**Directions**
Copy the listing word for word from its first line through the line containing "local contrast: on, module defaults", including that line.

**Data for the task**
>> start

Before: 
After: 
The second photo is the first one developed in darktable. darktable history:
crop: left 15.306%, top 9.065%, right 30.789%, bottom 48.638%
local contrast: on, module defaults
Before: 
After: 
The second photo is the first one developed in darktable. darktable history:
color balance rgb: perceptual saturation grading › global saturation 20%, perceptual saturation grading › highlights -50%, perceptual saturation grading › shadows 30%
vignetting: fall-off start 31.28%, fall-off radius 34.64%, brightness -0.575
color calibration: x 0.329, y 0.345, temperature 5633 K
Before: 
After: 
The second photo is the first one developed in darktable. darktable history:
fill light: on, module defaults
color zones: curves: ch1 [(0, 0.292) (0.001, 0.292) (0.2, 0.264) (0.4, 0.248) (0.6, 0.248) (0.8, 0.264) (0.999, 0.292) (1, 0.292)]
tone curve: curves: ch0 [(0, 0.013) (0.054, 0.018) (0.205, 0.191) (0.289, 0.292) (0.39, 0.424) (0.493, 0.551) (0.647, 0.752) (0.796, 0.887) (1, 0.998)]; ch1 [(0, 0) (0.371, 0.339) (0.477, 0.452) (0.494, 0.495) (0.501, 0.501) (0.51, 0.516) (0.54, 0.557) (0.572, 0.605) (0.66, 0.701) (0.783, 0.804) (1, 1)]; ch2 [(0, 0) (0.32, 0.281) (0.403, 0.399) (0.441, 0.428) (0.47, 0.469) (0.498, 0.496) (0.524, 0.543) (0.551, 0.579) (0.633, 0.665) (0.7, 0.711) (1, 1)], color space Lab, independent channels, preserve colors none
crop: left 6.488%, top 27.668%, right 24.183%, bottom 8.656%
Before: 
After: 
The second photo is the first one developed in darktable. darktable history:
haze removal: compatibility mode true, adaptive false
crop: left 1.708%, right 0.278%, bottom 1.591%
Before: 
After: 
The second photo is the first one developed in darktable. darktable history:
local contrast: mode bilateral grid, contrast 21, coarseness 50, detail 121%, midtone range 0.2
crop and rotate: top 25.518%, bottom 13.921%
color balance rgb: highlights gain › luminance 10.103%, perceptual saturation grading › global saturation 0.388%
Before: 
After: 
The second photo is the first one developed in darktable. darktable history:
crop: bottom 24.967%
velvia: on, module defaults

>> end

**Result of the task**
Before: 
After: 
The second photo is the first one developed in darktable. darktable history:
crop: left 15.306%, top 9.065%, right 30.789%, bottom 48.638%
local contrast: on, module defaults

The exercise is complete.